[Input data — start]

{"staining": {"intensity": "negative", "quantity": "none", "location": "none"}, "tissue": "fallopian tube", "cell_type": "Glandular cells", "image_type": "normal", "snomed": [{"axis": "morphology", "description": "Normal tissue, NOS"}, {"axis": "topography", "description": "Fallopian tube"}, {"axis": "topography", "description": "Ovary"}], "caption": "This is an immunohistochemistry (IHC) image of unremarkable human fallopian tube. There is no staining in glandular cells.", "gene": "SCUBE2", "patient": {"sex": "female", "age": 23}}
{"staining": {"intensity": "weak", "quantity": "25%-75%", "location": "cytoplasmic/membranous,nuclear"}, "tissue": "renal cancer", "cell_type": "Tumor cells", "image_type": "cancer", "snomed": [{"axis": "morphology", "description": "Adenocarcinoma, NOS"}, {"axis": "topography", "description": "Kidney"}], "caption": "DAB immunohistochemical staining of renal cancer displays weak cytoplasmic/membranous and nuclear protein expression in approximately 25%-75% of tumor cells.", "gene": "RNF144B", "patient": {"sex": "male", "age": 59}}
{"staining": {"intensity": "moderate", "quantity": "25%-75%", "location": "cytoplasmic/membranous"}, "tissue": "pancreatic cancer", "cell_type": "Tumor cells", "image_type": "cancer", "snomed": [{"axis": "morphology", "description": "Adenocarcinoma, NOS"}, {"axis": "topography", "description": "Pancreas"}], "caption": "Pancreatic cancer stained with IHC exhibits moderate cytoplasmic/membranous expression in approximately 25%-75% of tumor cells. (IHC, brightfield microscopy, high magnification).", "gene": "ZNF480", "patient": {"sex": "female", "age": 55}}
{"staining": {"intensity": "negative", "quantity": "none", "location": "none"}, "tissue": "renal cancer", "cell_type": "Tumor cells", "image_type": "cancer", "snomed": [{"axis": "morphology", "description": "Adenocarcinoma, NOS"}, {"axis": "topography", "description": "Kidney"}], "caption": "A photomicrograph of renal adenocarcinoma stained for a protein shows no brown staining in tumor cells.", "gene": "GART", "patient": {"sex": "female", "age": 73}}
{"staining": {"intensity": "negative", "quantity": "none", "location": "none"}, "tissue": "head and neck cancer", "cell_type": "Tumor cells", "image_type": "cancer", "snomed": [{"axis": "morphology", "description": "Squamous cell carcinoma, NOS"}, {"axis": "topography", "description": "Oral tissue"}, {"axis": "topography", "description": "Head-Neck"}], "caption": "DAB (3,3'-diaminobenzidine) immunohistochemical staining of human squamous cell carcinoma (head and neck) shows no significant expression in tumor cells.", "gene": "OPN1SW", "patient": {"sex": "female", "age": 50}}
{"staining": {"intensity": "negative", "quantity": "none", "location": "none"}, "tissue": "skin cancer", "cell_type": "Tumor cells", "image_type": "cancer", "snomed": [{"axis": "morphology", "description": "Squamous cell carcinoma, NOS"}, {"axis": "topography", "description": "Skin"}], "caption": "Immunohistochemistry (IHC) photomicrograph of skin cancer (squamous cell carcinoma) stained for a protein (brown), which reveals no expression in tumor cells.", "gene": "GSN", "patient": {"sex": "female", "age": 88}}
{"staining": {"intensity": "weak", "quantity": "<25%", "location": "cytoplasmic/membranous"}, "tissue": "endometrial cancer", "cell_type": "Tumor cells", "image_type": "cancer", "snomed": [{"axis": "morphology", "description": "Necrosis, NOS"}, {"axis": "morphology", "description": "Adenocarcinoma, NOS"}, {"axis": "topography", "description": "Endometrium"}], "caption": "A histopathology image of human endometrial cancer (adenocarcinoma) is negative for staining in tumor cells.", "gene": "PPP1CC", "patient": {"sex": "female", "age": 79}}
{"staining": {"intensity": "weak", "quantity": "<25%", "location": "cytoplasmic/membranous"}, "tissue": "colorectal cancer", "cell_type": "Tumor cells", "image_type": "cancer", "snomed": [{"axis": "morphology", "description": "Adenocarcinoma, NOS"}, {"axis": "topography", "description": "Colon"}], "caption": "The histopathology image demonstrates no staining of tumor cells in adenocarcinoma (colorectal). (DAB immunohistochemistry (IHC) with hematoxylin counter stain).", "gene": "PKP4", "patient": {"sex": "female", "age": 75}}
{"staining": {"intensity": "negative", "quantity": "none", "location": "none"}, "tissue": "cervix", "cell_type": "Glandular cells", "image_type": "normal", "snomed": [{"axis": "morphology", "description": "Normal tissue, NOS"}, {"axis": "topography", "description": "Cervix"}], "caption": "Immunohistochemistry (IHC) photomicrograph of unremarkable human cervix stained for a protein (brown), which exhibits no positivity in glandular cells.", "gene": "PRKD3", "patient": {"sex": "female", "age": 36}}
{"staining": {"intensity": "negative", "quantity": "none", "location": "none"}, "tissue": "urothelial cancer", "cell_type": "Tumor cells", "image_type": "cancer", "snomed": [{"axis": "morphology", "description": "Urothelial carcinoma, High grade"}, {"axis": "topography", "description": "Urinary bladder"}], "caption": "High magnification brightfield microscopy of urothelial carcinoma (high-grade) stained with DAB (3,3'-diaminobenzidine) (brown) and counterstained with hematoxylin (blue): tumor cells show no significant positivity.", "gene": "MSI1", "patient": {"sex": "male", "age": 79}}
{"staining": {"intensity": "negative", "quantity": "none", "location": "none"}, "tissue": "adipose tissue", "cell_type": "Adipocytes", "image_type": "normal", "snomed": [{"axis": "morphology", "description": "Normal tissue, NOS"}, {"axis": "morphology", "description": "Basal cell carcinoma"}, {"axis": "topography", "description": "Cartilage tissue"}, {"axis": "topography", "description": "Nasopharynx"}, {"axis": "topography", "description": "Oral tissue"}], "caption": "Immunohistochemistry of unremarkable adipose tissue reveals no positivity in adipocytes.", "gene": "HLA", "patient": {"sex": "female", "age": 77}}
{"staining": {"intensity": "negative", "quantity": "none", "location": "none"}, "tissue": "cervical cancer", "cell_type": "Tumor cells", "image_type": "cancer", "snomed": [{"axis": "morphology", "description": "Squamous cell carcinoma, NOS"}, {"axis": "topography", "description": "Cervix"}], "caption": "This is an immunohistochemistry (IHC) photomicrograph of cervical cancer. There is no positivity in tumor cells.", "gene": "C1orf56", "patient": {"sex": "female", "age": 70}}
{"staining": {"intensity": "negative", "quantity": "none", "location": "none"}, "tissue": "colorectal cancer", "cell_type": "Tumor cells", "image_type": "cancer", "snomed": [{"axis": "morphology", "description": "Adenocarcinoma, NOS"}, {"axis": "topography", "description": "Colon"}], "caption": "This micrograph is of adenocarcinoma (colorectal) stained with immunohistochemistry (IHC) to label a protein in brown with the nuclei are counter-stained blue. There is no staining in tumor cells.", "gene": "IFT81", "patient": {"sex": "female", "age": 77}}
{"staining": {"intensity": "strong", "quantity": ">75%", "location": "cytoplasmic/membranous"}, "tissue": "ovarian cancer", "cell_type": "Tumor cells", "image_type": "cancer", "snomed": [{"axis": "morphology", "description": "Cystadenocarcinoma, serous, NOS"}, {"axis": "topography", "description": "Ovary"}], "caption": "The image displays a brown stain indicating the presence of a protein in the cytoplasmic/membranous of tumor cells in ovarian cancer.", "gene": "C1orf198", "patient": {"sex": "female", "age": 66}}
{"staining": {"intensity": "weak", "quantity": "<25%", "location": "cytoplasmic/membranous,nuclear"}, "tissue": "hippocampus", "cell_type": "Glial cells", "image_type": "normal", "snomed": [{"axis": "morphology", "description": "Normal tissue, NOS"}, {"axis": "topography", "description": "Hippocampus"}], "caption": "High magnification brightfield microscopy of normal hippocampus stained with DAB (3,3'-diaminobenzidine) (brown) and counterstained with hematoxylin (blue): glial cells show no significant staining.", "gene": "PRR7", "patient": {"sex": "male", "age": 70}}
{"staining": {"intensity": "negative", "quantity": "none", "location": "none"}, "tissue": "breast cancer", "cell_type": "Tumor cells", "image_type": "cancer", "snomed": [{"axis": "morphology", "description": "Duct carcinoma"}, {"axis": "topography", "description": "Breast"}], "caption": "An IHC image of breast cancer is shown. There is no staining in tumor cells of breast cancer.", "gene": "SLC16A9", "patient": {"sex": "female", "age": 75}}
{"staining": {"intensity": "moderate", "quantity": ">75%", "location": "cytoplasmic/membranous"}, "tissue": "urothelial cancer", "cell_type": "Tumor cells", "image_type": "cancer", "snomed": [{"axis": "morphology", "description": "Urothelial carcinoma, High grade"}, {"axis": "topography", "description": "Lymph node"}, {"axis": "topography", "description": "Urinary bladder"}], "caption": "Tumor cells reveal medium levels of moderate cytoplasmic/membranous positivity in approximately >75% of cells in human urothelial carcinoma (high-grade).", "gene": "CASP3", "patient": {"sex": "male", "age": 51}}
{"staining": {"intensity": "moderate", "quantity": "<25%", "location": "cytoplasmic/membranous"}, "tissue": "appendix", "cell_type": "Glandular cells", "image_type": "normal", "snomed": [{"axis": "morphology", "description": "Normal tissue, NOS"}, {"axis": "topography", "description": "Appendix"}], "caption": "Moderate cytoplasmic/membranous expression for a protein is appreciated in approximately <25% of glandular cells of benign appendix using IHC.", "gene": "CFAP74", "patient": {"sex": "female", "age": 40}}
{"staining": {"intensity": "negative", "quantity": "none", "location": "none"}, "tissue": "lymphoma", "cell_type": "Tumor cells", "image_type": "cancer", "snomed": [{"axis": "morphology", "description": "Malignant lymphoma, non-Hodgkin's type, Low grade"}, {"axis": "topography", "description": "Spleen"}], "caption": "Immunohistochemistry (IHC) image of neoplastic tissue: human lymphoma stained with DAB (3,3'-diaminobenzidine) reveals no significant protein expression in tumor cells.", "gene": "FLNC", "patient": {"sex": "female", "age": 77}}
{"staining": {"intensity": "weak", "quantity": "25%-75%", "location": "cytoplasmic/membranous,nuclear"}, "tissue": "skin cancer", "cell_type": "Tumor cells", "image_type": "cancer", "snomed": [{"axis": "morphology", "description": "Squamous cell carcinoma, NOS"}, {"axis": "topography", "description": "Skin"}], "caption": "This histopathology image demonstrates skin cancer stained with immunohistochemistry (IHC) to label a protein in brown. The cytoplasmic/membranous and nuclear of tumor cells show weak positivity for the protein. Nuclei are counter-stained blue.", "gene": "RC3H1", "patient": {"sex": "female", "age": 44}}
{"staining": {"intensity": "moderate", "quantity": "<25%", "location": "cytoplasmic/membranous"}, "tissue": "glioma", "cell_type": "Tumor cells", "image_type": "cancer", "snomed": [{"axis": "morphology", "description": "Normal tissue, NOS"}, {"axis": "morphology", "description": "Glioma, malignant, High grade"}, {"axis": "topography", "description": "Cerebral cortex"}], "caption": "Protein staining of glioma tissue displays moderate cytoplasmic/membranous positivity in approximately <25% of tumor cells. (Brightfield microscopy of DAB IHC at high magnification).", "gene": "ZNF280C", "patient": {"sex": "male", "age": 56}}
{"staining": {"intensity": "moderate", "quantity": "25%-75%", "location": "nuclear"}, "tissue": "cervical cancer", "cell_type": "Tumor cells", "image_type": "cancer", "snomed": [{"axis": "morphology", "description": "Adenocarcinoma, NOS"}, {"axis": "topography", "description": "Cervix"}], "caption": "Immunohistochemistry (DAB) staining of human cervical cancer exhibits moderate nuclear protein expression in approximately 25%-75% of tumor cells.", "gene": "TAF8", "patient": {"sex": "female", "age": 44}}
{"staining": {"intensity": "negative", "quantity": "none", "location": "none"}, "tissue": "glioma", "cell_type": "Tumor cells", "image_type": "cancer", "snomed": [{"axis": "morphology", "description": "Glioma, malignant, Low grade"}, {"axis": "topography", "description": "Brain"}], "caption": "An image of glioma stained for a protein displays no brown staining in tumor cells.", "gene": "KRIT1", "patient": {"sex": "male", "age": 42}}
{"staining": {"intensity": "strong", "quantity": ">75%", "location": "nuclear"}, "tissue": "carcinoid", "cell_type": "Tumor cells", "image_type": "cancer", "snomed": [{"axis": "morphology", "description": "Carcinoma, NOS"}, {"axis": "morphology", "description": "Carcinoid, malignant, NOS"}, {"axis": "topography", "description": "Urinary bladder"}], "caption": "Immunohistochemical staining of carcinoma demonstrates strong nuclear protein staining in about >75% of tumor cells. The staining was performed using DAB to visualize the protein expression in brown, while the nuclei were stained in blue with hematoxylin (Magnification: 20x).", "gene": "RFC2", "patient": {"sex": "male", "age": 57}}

[Input data — finish]

▶ [Description of the task]:
Reproduce exactly the lines of the records above from the one with "photomicrograph of cervical" to the one with "image displays a", both included, and leave out everything else.

▶ [Exercise solution]:
{"staining": {"intensity": "negative", "quantity": "none", "location": "none"}, "tissue": "cervical cancer", "cell_type": "Tumor cells", "image_type": "cancer", "snomed": [{"axis": "morphology", "description": "Squamous cell carcinoma, NOS"}, {"axis": "topography", "description": "Cervix"}], "caption": "This is an immunohistochemistry (IHC) photomicrograph of cervical cancer. There is no positivity in tumor cells.", "gene": "C1orf56", "patient": {"sex": "female", "age": 70}}
{"staining": {"intensity": "negative", "quantity": "none", "location": "none"}, "tissue": "colorectal cancer", "cell_type": "Tumor cells", "image_type": "cancer", "snomed": [{"axis": "morphology", "description": "Adenocarcinoma, NOS"}, {"axis": "topography", "description": "Colon"}], "caption": "This micrograph is of adenocarcinoma (colorectal) stained with immunohistochemistry (IHC) to label a protein in brown with the nuclei are counter-stained blue. There is no staining in tumor cells.", "gene": "IFT81", "patient": {"sex": "female", "age": 77}}
{"staining": {"intensity": "strong", "quantity": ">75%", "location": "cytoplasmic/membranous"}, "tissue": "ovarian cancer", "cell_type": "Tumor cells", "image_type": "cancer", "snomed": [{"axis": "morphology", "description": "Cystadenocarcinoma, serous, NOS"}, {"axis": "topography", "description": "Ovary"}], "caption": "The image displays a brown stain indicating the presence of a protein in the cytoplasmic/membranous of tumor cells in ovarian cancer.", "gene": "C1orf198", "patient": {"sex": "female", "age": 66}}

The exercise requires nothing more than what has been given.